Rewrite all of the material below as a numbered list, one line per item, skipping any blank lines.

====== SOURCE DATA

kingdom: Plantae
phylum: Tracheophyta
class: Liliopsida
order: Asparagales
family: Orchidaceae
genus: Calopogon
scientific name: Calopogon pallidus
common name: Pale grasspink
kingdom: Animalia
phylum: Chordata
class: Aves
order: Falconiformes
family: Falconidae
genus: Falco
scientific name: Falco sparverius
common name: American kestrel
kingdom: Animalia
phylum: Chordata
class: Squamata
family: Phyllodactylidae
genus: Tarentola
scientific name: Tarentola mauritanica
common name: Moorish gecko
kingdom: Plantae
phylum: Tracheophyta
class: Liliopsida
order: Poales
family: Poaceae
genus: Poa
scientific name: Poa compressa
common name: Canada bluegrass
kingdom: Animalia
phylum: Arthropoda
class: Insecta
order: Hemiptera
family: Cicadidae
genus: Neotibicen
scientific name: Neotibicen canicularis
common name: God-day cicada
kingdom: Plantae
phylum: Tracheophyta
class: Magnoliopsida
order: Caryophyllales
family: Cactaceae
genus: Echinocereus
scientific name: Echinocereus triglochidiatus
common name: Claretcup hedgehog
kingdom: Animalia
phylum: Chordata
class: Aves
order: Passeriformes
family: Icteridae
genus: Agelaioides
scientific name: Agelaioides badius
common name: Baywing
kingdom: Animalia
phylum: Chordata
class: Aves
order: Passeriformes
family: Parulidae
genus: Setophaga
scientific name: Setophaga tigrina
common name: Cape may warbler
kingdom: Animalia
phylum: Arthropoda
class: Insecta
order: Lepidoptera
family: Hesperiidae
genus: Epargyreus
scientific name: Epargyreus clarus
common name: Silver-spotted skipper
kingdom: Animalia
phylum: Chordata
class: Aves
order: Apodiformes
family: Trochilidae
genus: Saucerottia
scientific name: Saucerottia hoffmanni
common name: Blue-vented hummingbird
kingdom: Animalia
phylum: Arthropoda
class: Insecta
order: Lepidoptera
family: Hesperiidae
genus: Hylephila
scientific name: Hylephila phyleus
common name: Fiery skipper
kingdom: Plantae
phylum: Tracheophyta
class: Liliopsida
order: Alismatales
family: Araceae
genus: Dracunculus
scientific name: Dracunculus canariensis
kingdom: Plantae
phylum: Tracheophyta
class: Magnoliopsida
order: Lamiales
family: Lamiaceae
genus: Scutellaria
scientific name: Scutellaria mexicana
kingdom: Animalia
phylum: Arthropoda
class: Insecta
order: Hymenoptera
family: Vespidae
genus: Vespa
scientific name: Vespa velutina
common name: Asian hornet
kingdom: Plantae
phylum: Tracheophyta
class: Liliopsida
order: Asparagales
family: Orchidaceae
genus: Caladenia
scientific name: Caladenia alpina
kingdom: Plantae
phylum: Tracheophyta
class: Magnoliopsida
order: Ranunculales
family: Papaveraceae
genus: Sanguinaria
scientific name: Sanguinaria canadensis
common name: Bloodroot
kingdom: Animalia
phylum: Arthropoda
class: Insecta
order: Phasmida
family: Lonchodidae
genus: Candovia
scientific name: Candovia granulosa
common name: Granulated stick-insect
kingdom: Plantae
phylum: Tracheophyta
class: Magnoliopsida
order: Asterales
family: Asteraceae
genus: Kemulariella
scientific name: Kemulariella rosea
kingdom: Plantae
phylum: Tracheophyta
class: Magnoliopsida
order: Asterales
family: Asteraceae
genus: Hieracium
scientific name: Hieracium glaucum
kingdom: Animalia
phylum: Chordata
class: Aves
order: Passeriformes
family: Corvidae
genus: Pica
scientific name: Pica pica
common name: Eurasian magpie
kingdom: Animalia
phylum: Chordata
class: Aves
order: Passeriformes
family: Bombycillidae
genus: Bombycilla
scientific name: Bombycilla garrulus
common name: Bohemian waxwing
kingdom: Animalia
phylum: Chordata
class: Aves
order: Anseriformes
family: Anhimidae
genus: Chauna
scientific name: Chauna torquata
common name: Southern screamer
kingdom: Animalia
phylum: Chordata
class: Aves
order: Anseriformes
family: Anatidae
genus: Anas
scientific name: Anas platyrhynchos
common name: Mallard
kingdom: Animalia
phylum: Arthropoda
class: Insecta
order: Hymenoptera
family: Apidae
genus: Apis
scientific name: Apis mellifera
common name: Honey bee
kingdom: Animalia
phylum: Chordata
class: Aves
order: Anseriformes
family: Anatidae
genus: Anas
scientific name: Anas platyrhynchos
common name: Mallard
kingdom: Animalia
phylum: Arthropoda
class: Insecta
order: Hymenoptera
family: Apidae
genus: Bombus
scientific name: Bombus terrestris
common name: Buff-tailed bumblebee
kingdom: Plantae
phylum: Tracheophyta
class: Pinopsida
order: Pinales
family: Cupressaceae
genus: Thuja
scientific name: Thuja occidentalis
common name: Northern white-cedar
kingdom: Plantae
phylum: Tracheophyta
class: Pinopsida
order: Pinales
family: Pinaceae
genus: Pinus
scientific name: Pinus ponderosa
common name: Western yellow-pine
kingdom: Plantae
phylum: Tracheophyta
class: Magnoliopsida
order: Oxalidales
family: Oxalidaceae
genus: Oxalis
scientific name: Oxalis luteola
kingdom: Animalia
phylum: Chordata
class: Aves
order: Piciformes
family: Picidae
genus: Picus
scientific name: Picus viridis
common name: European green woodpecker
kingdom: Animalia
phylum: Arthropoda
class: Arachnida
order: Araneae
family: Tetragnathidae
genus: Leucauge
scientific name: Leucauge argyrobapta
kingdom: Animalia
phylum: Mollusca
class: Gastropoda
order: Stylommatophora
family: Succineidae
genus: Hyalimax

============

** CORRECT ANSWER **
1. kingdom: Plantae
2. phylum: Tracheophyta
3. class: Liliopsida
4. order: Asparagales
5. family: Orchidaceae
6. genus: Calopogon
7. scientific name: Calopogon pallidus
8. common name: Pale grasspink
9. kingdom: Animalia
10. phylum: Chordata
11. class: Aves
12. order: Falconiformes
13. family: Falconidae
14. genus: Falco
15. scientific name: Falco sparverius
16. common name: American kestrel
17. kingdom: Animalia
18. phylum: Chordata
19. class: Squamata
20. family: Phyllodactylidae
21. genus: Tarentola
22. scientific name: Tarentola mauritanica
23. common name: Moorish gecko
24. kingdom: Plantae
25. phylum: Tracheophyta
26. class: Liliopsida
27. order: Poales
28. family: Poaceae
29. genus: Poa
30. scientific name: Poa compressa
31. common name: Canada bluegrass
32. kingdom: Animalia
33. phylum: Arthropoda
34. class: Insecta
35. order: Hemiptera
36. family: Cicadidae
37. genus: Neotibicen
38. scientific name: Neotibicen canicularis
39. common name: God-day cicada
40. kingdom: Plantae
41. phylum: Tracheophyta
42. class: Magnoliopsida
43. order: Caryophyllales
44. family: Cactaceae
45. genus: Echinocereus
46. scientific name: Echinocereus triglochidiatus
47. common name: Claretcup hedgehog
48. kingdom: Animalia
49. phylum: Chordata
50. class: Aves
51. order: Passeriformes
52. family: Icteridae
53. genus: Agelaioides
54. scientific name: Agelaioides badius
55. common name: Baywing
56. kingdom: Animalia
57. phylum: Chordata
58. class: Aves
59. order: Passeriformes
60. family: Parulidae
61. genus: Setophaga
62. scientific name: Setophaga tigrina
63. common name: Cape may warbler
64. kingdom: Animalia
65. phylum: Arthropoda
66. class: Insecta
67. order: Lepidoptera
68. family: Hesperiidae
69. genus: Epargyreus
70. scientific name: Epargyreus clarus
71. common name: Silver-spotted skipper
72. kingdom: Animalia
73. phylum: Chordata
74. class: Aves
75. order: Apodiformes
76. family: Trochilidae
77. genus: Saucerottia
78. scientific name: Saucerottia hoffmanni
79. common name: Blue-vented hummingbird
80. kingdom: Animalia
81. phylum: Arthropoda
82. class: Insecta
83. order: Lepidoptera
84. family: Hesperiidae
85. genus: Hylephila
86. scientific name: Hylephila phyleus
87. common name: Fiery skipper
88. kingdom: Plantae
89. phylum: Tracheophyta
90. class: Liliopsida
91. order: Alismatales
92. family: Araceae
93. genus: Dracunculus
94. scientific name: Dracunculus canariensis
95. kingdom: Plantae
96. phylum: Tracheophyta
97. class: Magnoliopsida
98. order: Lamiales
99. family: Lamiaceae
100. genus: Scutellaria
101. scientific name: Scutellaria mexicana
102. kingdom: Animalia
103. phylum: Arthropoda
104. class: Insecta
105. order: Hymenoptera
106. family: Vespidae
107. genus: Vespa
108. scientific name: Vespa velutina
109. common name: Asian hornet
110. kingdom: Plantae
111. phylum: Tracheophyta
112. class: Liliopsida
113. order: Asparagales
114. family: Orchidaceae
115. genus: Caladenia
116. scientific name: Caladenia alpina
117. kingdom: Plantae
118. phylum: Tracheophyta
119. class: Magnoliopsida
120. order: Ranunculales
121. family: Papaveraceae
122. genus: Sanguinaria
123. scientific name: Sanguinaria canadensis
124. common name: Bloodroot
125. kingdom: Animalia
126. phylum: Arthropoda
127. class: Insecta
128. order: Phasmida
129. family: Lonchodidae
130. genus: Candovia
131. scientific name: Candovia granulosa
132. common name: Granulated stick-insect
133. kingdom: Plantae
134. phylum: Tracheophyta
135. class: Magnoliopsida
136. order: Asterales
137. family: Asteraceae
138. genus: Kemulariella
139. scientific name: Kemulariella rosea
140. kingdom: Plantae
141. phylum: Tracheophyta
142. class: Magnoliopsida
143. order: Asterales
144. family: Asteraceae
145. genus: Hieracium
146. scientific name: Hieracium glaucum
147. kingdom: Animalia
148. phylum: Chordata
149. class: Aves
150. order: Passeriformes
151. family: Corvidae
152. genus: Pica
153. scientific name: Pica pica
154. common name: Eurasian magpie
155. kingdom: Animalia
156. phylum: Chordata
157. class: Aves
158. order: Passeriformes
159. family: Bombycillidae
160. genus: Bombycilla
161. scientific name: Bombycilla garrulus
162. common name: Bohemian waxwing
163. kingdom: Animalia
164. phylum: Chordata
165. class: Aves
166. order: Anseriformes
167. family: Anhimidae
168. genus: Chauna
169. scientific name: Chauna torquata
170. common name: Southern screamer
171. kingdom: Animalia
172. phylum: Chordata
173. class: Aves
174. order: Anseriformes
175. family: Anatidae
176. genus: Anas
177. scientific name: Anas platyrhynchos
178. common name: Mallard
179. kingdom: Animalia
180. phylum: Arthropoda
181. class: Insecta
182. order: Hymenoptera
183. family: Apidae
184. genus: Apis
185. scientific name: Apis mellifera
186. common name: Honey bee
187. kingdom: Animalia
188. phylum: Chordata
189. class: Aves
190. order: Anseriformes
191. family: Anatidae
192. genus: Anas
193. scientific name: Anas platyrhynchos
194. common name: Mallard
195. kingdom: Animalia
196. phylum: Arthropoda
197. class: Insecta
198. order: Hymenoptera
199. family: Apidae
200. genus: Bombus
201. scientific name: Bombus terrestris
202. common name: Buff-tailed bumblebee
203. kingdom: Plantae
204. phylum: Tracheophyta
205. class: Pinopsida
206. order: Pinales
207. family: Cupressaceae
208. genus: Thuja
209. scientific name: Thuja occidentalis
210. common name: Northern white-cedar
211. kingdom: Plantae
212. phylum: Tracheophyta
213. class: Pinopsida
214. order: Pinales
215. family: Pinaceae
216. genus: Pinus
217. scientific name: Pinus ponderosa
218. common name: Western yellow-pine
219. kingdom: Plantae
220. phylum: Tracheophyta
221. class: Magnoliopsida
222. order: Oxalidales
223. family: Oxalidaceae
224. genus: Oxalis
225. scientific name: Oxalis luteola
226. kingdom: Animalia
227. phylum: Chordata
228. class: Aves
229. order: Piciformes
230. family: Picidae
231. genus: Picus
232. scientific name: Picus viridis
233. common name: European green woodpecker
234. kingdom: Animalia
235. phylum: Arthropoda
236. class: Arachnida
237. order: Araneae
238. family: Tetragnathidae
239. genus: Leucauge
240. scientific name: Leucauge argyrobapta
241. kingdom: Animalia
242. phylum: Mollusca
243. class: Gastropoda
244. order: Stylommatophora
245. family: Succineidae
246. genus: Hyalimax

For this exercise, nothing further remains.